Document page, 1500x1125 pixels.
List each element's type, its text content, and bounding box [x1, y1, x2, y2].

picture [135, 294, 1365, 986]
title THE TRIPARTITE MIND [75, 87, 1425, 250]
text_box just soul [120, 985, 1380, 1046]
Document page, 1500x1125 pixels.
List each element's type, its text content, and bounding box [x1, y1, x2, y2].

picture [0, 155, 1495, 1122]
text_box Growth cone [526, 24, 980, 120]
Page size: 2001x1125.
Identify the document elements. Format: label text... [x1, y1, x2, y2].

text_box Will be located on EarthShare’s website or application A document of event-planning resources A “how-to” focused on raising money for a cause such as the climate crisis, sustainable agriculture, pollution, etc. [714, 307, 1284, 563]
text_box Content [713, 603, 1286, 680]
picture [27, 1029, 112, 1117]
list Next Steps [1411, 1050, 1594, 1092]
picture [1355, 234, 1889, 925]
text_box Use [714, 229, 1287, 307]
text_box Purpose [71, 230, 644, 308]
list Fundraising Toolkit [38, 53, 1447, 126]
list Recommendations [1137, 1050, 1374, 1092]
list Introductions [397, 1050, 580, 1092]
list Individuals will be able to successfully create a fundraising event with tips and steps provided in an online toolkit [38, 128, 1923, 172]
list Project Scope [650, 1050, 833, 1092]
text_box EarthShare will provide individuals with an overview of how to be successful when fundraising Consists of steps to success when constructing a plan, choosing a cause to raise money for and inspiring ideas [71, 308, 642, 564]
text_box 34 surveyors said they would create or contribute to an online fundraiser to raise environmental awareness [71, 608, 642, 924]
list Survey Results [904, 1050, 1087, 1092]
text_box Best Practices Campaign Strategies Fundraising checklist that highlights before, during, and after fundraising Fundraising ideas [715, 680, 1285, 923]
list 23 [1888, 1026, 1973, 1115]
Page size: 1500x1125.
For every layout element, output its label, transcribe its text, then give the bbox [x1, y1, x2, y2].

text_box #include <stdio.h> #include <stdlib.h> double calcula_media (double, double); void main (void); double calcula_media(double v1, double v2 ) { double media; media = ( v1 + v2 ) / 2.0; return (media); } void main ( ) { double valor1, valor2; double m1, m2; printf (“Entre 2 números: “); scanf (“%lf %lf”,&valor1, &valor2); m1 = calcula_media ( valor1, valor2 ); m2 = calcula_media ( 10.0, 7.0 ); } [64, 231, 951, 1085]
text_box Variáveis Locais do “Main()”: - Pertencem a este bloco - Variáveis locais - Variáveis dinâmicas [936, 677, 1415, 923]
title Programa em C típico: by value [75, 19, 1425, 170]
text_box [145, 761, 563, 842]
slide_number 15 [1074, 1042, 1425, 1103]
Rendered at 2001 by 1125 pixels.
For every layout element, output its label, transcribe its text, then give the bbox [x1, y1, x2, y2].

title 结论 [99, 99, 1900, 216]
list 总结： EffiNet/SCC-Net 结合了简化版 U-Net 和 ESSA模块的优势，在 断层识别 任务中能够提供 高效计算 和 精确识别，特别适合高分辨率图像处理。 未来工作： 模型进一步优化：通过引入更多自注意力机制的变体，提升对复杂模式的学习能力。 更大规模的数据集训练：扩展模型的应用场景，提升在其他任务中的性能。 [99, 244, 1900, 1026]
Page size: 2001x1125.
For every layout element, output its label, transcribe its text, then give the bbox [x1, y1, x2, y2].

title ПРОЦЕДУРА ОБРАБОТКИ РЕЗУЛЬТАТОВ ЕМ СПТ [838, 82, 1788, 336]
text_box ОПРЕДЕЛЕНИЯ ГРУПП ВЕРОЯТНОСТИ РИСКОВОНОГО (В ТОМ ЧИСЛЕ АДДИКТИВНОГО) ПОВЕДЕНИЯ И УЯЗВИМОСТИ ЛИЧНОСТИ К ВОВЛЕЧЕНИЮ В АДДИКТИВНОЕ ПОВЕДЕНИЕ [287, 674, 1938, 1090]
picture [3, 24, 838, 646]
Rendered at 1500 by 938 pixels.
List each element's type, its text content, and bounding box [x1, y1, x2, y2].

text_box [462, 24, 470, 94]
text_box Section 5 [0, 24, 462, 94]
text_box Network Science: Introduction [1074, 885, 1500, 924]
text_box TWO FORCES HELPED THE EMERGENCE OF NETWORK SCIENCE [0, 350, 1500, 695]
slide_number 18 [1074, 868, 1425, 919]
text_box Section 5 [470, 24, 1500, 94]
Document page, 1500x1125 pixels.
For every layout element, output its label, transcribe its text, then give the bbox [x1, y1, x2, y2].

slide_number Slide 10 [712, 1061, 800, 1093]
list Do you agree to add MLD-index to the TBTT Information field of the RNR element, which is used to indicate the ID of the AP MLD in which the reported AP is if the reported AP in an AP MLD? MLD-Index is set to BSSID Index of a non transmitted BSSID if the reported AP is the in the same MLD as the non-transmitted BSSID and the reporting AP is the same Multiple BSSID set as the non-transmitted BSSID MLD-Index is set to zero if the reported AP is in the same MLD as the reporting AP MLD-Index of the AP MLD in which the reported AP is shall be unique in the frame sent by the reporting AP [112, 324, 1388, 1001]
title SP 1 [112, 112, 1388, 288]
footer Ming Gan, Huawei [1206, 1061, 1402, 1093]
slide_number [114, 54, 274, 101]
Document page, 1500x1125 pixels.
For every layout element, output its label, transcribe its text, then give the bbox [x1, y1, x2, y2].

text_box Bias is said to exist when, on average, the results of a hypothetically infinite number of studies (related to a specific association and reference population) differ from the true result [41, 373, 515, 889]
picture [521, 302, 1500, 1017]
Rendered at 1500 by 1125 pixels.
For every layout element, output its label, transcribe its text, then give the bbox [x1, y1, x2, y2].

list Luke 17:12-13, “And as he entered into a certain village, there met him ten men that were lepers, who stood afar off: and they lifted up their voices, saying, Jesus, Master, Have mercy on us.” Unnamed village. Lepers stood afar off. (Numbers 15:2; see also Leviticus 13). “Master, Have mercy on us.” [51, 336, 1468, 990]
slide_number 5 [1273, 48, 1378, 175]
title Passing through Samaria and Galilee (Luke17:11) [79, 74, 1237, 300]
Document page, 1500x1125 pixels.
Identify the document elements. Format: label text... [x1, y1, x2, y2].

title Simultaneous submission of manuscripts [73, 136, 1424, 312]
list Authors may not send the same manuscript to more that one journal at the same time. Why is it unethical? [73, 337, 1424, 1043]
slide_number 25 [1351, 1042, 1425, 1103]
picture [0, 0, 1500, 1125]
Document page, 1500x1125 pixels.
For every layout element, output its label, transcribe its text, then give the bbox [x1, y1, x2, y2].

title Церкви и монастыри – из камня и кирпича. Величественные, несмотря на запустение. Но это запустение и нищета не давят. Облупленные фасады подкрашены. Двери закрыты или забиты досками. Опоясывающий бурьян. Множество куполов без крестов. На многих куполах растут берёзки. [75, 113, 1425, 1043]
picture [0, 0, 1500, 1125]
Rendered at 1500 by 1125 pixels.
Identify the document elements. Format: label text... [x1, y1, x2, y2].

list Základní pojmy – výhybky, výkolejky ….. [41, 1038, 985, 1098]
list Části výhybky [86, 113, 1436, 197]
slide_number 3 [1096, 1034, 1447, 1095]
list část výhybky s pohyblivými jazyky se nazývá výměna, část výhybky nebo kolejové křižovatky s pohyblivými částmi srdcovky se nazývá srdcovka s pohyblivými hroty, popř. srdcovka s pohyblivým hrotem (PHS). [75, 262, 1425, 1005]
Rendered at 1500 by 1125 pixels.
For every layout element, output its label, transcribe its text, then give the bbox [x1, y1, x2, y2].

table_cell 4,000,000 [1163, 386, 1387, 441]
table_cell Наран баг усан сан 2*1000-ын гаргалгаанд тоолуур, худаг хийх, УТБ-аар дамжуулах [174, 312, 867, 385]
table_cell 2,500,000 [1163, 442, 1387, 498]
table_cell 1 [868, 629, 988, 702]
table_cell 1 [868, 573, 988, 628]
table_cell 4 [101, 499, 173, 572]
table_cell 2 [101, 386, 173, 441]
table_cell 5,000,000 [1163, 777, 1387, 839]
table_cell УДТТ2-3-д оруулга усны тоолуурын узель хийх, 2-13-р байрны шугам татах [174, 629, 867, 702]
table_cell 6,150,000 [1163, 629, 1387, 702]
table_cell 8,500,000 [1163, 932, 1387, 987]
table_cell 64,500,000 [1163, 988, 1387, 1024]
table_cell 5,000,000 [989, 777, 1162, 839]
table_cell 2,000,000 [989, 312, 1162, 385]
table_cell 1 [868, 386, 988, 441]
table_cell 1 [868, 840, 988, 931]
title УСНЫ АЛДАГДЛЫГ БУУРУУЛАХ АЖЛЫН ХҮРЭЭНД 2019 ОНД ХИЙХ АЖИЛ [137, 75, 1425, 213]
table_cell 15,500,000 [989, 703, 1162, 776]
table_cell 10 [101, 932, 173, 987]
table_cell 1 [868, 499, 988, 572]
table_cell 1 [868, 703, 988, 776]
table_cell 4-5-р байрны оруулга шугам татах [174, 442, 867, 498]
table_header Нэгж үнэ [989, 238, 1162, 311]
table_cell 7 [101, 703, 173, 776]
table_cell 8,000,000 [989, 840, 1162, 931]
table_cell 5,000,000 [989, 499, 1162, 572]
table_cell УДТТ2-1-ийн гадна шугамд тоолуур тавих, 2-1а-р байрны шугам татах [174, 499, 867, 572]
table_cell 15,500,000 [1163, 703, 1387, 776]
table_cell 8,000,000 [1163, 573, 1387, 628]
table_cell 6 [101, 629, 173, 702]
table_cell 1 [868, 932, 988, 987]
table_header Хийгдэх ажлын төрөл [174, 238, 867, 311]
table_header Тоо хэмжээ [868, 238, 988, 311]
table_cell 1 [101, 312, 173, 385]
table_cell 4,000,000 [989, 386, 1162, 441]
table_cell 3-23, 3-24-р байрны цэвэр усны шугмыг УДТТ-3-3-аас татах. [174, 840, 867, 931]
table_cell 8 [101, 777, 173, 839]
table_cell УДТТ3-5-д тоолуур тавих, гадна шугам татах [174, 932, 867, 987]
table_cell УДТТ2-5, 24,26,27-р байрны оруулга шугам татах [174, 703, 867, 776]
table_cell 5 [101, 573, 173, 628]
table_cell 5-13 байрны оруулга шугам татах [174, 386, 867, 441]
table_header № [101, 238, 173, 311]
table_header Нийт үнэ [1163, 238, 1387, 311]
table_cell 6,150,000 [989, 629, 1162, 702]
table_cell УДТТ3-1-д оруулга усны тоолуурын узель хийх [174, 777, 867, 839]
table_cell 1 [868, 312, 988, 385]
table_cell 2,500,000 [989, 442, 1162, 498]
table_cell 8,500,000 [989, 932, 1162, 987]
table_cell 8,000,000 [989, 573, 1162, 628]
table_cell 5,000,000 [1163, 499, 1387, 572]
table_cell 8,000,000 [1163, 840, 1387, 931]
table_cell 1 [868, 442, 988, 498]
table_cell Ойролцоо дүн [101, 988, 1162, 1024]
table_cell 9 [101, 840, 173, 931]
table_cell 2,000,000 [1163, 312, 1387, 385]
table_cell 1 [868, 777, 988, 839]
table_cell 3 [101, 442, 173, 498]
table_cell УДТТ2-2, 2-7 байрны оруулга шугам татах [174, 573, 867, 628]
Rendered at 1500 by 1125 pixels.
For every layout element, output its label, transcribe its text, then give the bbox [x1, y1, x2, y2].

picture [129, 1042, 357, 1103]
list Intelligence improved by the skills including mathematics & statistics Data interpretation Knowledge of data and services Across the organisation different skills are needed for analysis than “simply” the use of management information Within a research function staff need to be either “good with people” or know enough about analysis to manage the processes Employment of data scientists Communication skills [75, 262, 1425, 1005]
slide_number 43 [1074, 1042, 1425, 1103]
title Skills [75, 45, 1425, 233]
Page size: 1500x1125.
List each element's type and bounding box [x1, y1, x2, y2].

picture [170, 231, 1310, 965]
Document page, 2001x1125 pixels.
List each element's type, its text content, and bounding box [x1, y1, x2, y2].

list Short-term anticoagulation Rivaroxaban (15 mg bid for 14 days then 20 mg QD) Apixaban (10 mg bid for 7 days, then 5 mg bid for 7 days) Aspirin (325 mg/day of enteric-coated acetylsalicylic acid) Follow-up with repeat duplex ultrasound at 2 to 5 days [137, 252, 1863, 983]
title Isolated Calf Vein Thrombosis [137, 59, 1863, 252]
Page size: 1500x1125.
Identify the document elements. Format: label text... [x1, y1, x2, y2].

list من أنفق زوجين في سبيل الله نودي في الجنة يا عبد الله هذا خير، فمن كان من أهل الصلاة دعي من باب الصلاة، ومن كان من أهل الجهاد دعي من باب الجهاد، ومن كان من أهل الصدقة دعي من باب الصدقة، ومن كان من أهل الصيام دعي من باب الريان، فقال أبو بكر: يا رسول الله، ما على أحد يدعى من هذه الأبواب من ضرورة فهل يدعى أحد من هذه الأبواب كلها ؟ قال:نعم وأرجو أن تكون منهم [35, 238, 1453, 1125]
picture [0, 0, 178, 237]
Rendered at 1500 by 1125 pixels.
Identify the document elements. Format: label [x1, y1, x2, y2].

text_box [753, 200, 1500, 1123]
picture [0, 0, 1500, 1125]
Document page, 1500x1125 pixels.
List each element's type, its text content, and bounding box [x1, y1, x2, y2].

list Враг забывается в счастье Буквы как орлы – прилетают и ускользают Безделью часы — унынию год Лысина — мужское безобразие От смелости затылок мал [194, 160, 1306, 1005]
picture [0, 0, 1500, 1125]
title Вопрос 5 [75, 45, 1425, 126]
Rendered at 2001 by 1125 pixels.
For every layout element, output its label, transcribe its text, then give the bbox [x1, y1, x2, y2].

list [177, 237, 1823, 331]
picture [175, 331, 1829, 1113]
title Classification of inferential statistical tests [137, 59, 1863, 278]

══════════════════════════════

__Exercise aim__. Set down only the lines running from the line with "Document page, 2001x1125 pixels." to the end of the entries above, both included, exactly as they stand.

__Answer box__.
Document page, 2001x1125 pixels.
List each element's type, its text content, and bounding box [x1, y1, x2, y2].

list Short-term anticoagulation Rivaroxaban (15 mg bid for 14 days then 20 mg QD) Apixaban (10 mg bid for 7 days, then 5 mg bid for 7 days) Aspirin (325 mg/day of enteric-coated acetylsalicylic acid) Follow-up with repeat duplex ultrasound at 2 to 5 days [137, 252, 1863, 983]
title Isolated Calf Vein Thrombosis [137, 59, 1863, 252]
Page size: 1500x1125.
Identify the document elements. Format: label text... [x1, y1, x2, y2].

list من أنفق زوجين في سبيل الله نودي في الجنة يا عبد الله هذا خير، فمن كان من أهل الصلاة دعي من باب الصلاة، ومن كان من أهل الجهاد دعي من باب الجهاد، ومن كان من أهل الصدقة دعي من باب الصدقة، ومن كان من أهل الصيام دعي من باب الريان، فقال أبو بكر: يا رسول الله، ما على أحد يدعى من هذه الأبواب من ضرورة فهل يدعى أحد من هذه الأبواب كلها ؟ قال:نعم وأرجو أن تكون منهم [35, 238, 1453, 1125]
picture [0, 0, 178, 237]
Rendered at 1500 by 1125 pixels.
Identify the document elements. Format: label [x1, y1, x2, y2].

text_box [753, 200, 1500, 1123]
picture [0, 0, 1500, 1125]
Document page, 1500x1125 pixels.
List each element's type, its text content, and bounding box [x1, y1, x2, y2].

list Враг забывается в счастье Буквы как орлы – прилетают и ускользают Безделью часы — унынию год Лысина — мужское безобразие От смелости затылок мал [194, 160, 1306, 1005]
picture [0, 0, 1500, 1125]
title Вопрос 5 [75, 45, 1425, 126]
Rendered at 2001 by 1125 pixels.
For every layout element, output its label, transcribe its text, then give the bbox [x1, y1, x2, y2].

list [177, 237, 1823, 331]
picture [175, 331, 1829, 1113]
title Classification of inferential statistical tests [137, 59, 1863, 278]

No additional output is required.